Acusaciones de sobornos y colaboración con el crimen organizado
El Departamento de Justicia de Estados Unidos acusa formalmente a Mérida Sánchez de recibir sobornos mensuales de 100 mil dólares por parte de la facción criminal de "Los Chapitos". A cambio, el exsecretario habría filtrado información confidencial sobre operativos estratégicos contra narcolaboratorios en Sinaloa.
Trayectoria académica y militar
Antes de enfrentar estos cargos, Mérida Sánchez construyó una sólida reputación académica en las Fuerzas Armadas de México. Es general en retiro con licenciatura en Administración Militar y en Derecho por la Universidad del Ejército y Fuerza Aérea.
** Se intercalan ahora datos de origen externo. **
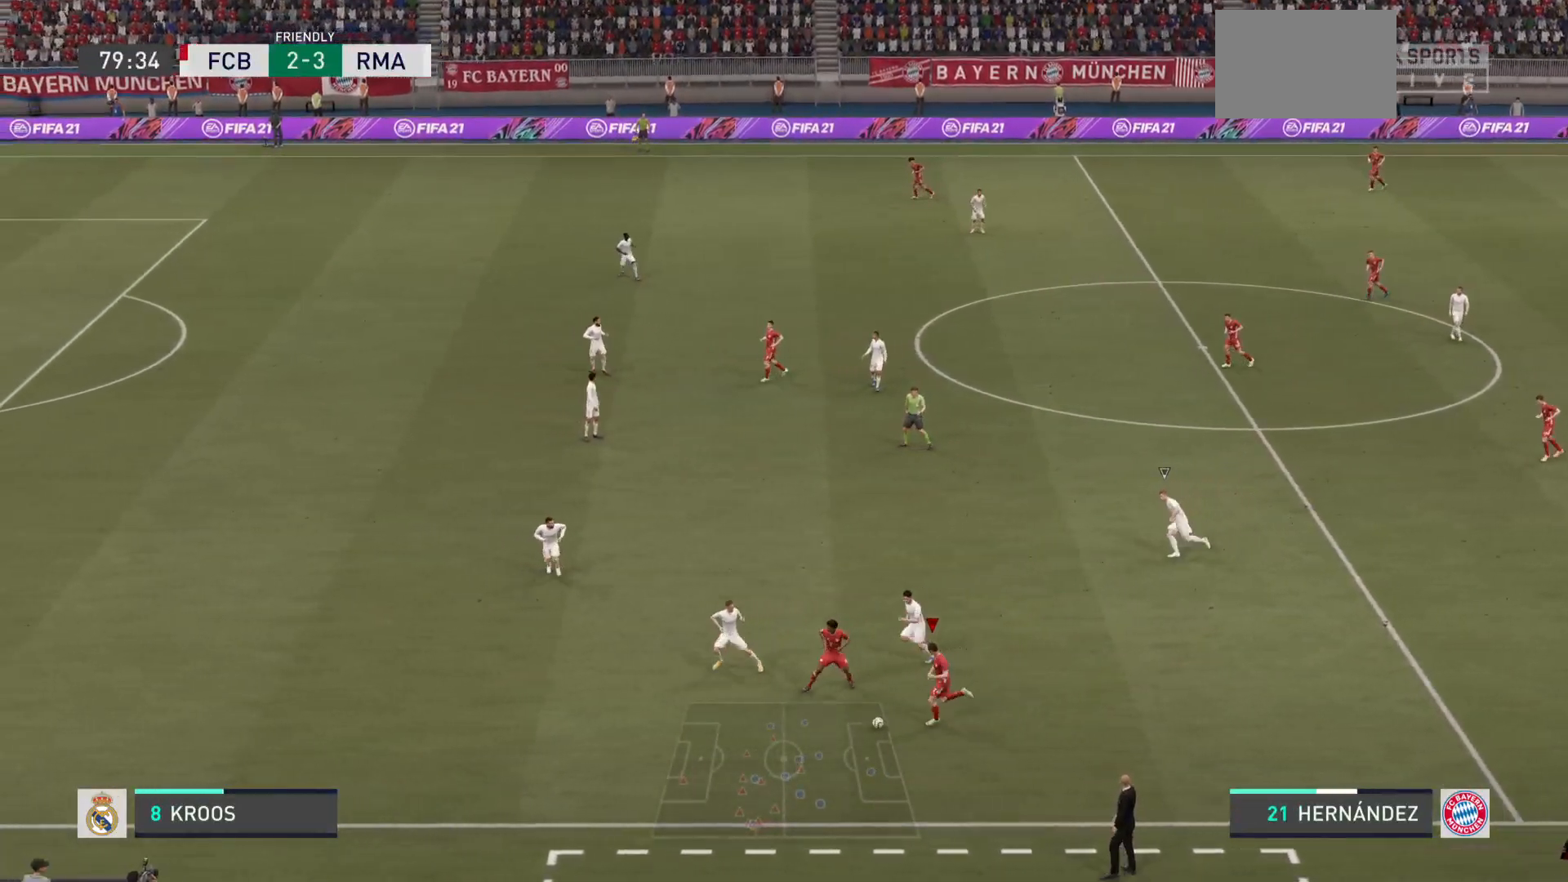
{"buttons": ["R2"], "left_stick": "down-left", "right_stick": "center", "events": [[484, "left_stick", "down-left"]]}
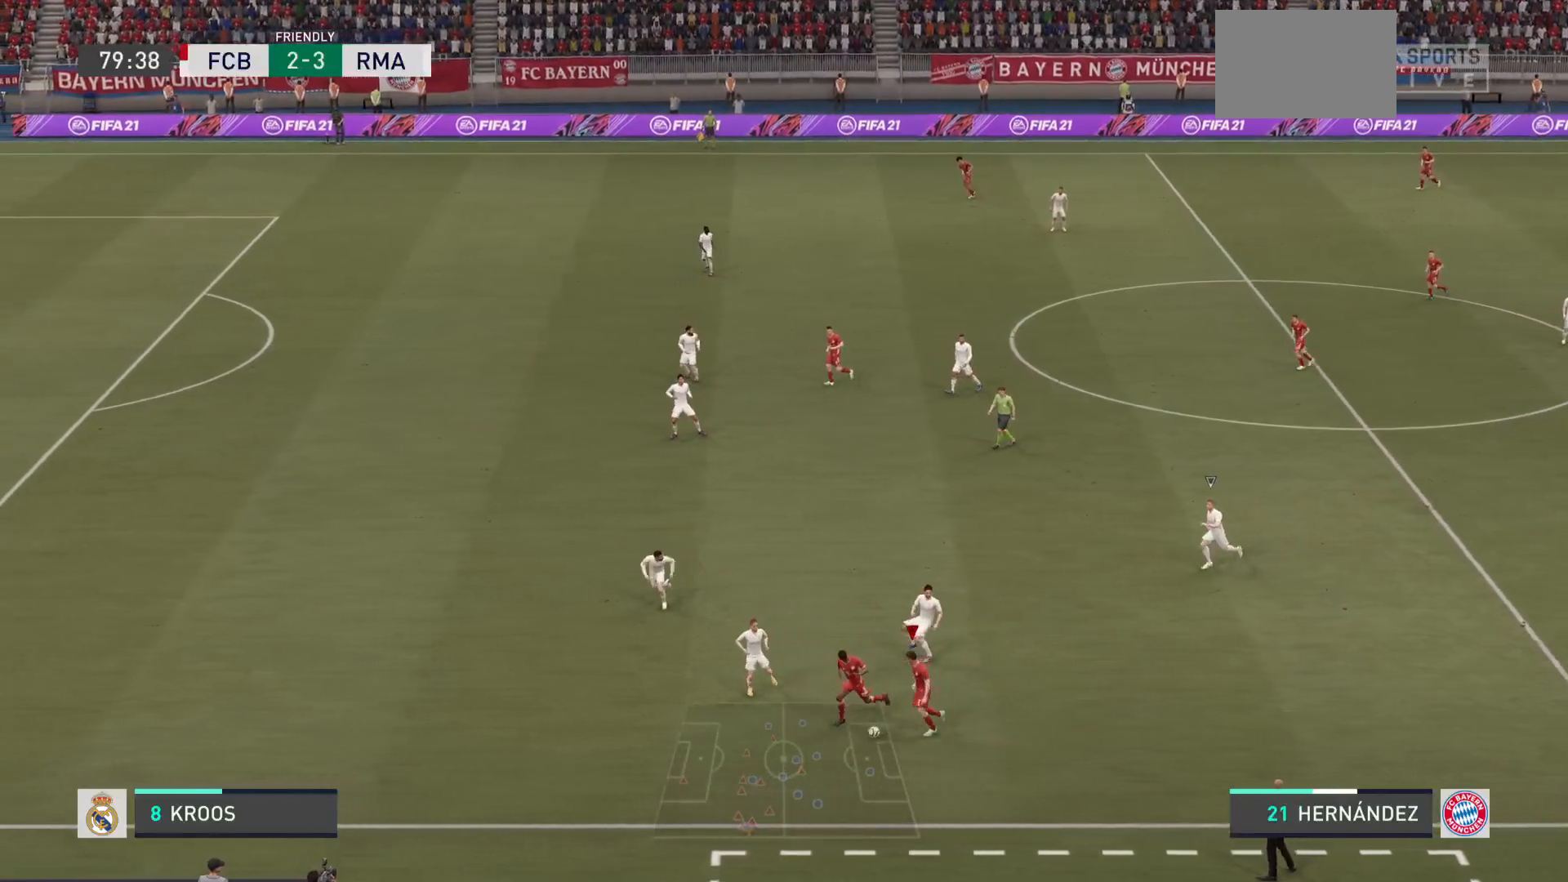
{"buttons": ["R2"], "left_stick": "left", "right_stick": "center", "events": [[300, "left_stick", "left"]]}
También posee una maestría en Seguridad y Defensa Nacional por el Colegio de Defensa, y hasta 2023 cursaba un doctorado en Derecho.
Durante su carrera militar, comandó zonas estratégicas como el Mando Especial "Mante" en Tamaulipas, y las zonas militares 21 en Michoacán, 44 en Oaxaca y 25 en Puebla. En Puebla, destacó en operativos contra el robo de hidrocarburos en el "Triángulo Rojo", aunque sin capturas mediáticas de alto impacto.
También ocupó puestos clave en inteligencia: fue subjefe y jefe de las secciones de Inteligencia, Operaciones y Logística del Estado Mayor de la Presidencia de la Sedena, y dirigió la Escuela Militar de Inteligencia.
Nombramiento en Sinaloa y renuncia
Con este currículum, el gobernador Rubén Rocha Moya lo nombró titular de la Secretaría de Seguridad Pública de Sinaloa en septiembre de 2023. Mérida renunció meses después en medio de la violenta disputa territorial entre "Los Chapitos" y "Los Mayos".
Cargos en Estados Unidos y reclusión
Los fiscales lo acusan de conspiración para importar narcóticos y posesión de ametralladoras, delitos que castigan la colaboración directa con cárteles. Actualmente está recluido en el Centro de Detención Metropolitano de Brooklyn, Nueva York, la misma prisión que alberga a otros capos mexicanos de alto perfil.